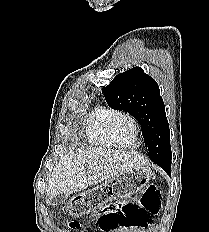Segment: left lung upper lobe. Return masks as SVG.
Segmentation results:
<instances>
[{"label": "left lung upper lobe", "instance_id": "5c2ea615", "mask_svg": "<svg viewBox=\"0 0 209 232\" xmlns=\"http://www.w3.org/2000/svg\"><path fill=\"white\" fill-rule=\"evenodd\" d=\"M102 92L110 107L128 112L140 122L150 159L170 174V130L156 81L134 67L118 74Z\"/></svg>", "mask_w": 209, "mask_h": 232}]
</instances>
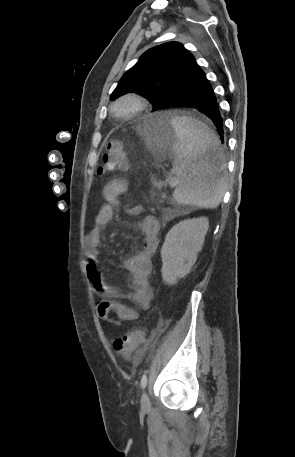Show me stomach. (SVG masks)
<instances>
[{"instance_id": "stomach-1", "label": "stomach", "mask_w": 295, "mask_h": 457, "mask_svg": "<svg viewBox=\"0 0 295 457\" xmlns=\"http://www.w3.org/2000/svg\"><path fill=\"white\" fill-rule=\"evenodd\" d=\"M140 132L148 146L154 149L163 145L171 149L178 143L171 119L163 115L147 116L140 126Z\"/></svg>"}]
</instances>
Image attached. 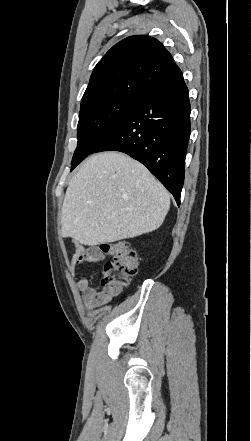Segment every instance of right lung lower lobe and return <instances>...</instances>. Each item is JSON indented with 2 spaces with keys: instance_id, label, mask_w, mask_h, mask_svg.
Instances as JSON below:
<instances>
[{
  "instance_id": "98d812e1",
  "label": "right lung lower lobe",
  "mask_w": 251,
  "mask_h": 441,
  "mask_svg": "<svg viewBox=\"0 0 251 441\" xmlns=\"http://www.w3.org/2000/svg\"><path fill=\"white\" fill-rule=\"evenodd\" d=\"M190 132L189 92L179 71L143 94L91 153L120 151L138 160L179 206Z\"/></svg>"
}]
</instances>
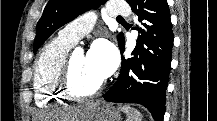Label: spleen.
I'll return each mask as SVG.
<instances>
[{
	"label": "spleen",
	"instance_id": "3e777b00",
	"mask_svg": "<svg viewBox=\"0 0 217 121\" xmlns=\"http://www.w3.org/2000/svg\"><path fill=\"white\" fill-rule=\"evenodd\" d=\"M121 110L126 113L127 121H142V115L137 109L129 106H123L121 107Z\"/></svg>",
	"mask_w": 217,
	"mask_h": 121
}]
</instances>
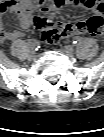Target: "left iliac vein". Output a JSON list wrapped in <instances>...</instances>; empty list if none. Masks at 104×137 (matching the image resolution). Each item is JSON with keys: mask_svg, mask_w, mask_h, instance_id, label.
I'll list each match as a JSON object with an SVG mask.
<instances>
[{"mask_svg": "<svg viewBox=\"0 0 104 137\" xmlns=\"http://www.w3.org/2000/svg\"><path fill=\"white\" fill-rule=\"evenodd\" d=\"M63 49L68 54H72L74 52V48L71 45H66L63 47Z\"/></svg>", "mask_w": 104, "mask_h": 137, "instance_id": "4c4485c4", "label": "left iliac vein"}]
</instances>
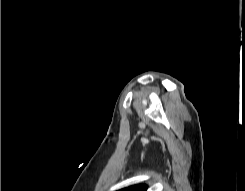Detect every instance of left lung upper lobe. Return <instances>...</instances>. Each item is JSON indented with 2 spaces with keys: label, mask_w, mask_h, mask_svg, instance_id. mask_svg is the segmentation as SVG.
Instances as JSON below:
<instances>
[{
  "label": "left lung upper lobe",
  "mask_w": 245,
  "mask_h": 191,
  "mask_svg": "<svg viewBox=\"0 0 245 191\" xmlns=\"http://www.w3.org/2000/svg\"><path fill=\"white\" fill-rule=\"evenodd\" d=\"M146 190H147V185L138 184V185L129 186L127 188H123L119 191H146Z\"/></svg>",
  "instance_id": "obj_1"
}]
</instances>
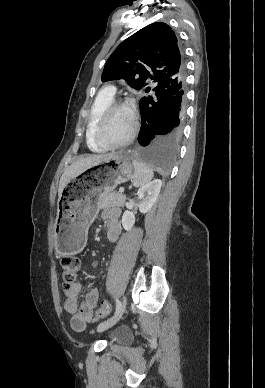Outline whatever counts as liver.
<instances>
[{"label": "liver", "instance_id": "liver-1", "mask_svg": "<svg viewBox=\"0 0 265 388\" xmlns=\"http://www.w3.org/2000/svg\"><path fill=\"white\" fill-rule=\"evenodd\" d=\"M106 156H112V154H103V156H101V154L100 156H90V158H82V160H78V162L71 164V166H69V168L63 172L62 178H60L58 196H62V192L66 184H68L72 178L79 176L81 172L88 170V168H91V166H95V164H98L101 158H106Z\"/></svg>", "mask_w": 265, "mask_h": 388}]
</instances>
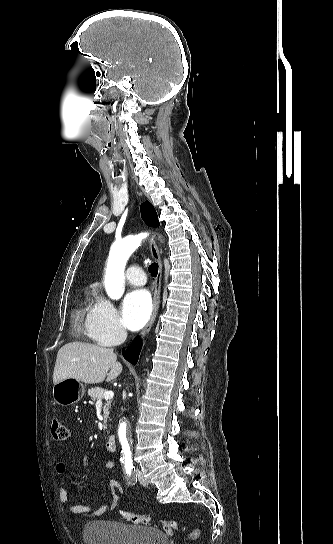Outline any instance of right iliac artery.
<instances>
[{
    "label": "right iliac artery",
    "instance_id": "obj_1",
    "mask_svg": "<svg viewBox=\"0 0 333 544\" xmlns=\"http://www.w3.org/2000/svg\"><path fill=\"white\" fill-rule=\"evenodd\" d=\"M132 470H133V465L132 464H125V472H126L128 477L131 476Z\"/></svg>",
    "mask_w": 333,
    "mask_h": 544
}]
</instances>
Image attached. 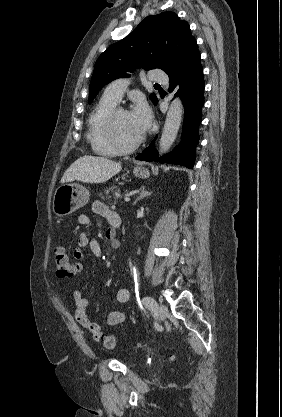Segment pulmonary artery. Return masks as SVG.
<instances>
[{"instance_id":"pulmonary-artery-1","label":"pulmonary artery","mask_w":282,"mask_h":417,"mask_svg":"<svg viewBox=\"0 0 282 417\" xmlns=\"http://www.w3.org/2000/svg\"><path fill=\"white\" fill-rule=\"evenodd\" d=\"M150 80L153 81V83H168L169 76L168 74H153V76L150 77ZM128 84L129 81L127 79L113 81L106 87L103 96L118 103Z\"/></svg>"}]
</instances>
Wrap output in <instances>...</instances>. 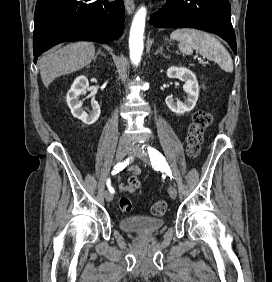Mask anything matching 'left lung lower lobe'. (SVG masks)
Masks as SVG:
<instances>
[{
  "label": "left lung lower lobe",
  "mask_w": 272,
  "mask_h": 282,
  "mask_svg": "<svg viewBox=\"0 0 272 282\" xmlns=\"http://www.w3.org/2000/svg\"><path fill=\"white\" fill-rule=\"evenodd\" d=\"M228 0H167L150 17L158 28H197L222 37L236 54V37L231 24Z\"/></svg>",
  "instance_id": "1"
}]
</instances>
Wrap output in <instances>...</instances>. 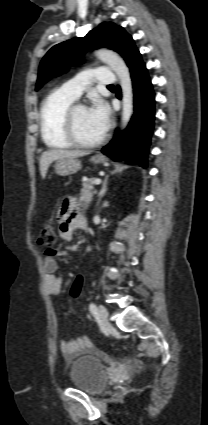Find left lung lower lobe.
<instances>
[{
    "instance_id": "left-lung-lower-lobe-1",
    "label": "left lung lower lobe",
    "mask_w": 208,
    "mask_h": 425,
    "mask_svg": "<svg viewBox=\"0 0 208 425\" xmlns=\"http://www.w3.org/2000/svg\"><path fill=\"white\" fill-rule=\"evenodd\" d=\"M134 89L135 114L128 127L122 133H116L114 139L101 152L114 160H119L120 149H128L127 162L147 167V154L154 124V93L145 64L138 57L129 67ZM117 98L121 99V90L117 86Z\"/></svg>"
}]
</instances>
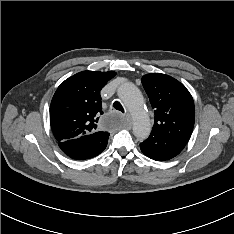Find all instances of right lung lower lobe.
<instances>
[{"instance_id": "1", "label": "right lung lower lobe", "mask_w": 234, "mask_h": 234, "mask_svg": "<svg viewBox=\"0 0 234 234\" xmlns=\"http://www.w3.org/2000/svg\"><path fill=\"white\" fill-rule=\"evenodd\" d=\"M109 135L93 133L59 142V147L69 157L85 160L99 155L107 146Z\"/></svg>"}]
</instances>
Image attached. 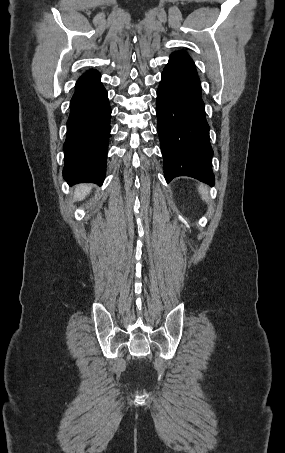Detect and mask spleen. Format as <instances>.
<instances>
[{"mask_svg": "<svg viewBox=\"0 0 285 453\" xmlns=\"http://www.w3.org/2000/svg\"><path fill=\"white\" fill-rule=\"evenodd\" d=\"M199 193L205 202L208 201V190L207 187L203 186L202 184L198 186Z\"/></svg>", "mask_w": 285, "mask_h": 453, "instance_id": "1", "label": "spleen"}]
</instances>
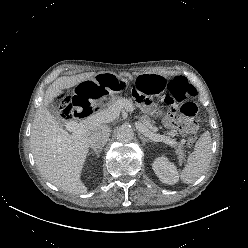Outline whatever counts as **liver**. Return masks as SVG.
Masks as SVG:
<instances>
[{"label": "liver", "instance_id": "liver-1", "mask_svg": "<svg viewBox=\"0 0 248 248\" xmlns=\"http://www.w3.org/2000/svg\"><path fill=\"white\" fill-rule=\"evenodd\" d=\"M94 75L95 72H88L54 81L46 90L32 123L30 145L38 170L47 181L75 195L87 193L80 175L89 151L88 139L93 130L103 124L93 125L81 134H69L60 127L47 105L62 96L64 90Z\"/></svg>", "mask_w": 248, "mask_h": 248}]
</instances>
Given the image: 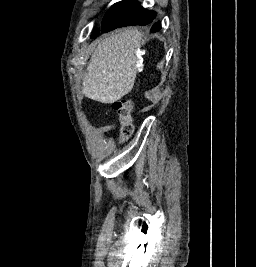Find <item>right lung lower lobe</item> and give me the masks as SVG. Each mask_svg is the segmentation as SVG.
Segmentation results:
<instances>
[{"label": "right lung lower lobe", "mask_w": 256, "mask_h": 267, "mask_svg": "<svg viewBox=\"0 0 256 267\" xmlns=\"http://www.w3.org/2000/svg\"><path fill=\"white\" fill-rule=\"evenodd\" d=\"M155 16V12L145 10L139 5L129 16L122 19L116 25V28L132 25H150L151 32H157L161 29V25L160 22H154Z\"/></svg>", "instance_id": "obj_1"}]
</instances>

++++

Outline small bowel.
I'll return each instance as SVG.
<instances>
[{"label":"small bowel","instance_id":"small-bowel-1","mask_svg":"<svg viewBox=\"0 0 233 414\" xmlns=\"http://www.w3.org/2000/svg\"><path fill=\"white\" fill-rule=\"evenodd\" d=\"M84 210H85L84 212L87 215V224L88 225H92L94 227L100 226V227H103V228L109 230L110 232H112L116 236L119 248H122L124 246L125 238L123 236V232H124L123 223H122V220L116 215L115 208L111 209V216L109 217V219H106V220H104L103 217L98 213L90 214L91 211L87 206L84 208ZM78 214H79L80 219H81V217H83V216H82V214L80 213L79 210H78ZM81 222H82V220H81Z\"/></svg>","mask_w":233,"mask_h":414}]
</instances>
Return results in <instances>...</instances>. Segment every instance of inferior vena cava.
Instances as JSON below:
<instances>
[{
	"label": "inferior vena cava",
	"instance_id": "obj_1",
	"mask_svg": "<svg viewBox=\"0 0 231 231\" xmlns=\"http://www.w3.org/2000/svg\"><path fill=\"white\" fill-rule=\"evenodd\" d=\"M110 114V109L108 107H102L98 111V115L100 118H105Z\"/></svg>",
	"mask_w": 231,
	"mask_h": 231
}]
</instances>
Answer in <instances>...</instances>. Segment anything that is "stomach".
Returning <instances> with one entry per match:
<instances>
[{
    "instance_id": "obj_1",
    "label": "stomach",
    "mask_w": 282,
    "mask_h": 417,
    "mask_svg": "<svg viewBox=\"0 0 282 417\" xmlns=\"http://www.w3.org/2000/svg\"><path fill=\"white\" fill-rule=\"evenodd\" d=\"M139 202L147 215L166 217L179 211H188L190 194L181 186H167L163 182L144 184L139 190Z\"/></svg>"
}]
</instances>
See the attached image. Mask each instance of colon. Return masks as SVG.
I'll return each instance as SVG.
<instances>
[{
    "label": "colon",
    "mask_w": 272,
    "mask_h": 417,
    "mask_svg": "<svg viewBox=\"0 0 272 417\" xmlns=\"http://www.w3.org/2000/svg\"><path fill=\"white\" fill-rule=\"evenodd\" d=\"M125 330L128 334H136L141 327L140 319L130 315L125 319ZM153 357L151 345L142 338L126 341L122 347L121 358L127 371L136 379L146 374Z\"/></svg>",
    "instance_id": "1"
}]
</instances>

++++

Pull out every line above that contains the string "cava", and copy each one in full.

▶ **Full solution**:
Return results in <instances>...</instances>. Segment every instance of inferior vena cava.
	"label": "inferior vena cava",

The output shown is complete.